TRY IT: In the records below, find the line containing "thumb mcp: (136, 81)" and retype it and every line after it exactly, adding nothing.

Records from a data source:
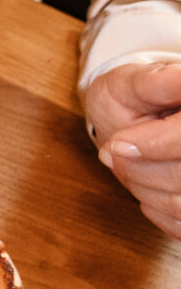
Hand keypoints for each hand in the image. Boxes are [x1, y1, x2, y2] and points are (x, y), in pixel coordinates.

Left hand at [86, 60, 180, 237]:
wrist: (141, 120)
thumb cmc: (135, 98)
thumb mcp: (136, 81)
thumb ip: (156, 83)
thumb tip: (178, 77)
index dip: (155, 145)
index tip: (117, 145)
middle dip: (141, 171)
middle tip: (113, 156)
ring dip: (146, 191)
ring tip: (129, 168)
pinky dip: (158, 211)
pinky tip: (147, 189)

EXERCISE RESPONSE:
thumb mcp: (136, 81)
thumb ip: (156, 83)
thumb tip: (178, 77)
index dip: (155, 145)
index tip: (117, 145)
middle dip: (141, 171)
middle tip: (113, 156)
ring dip: (146, 191)
ring tip: (129, 168)
pinky dip: (158, 211)
pinky tip: (147, 189)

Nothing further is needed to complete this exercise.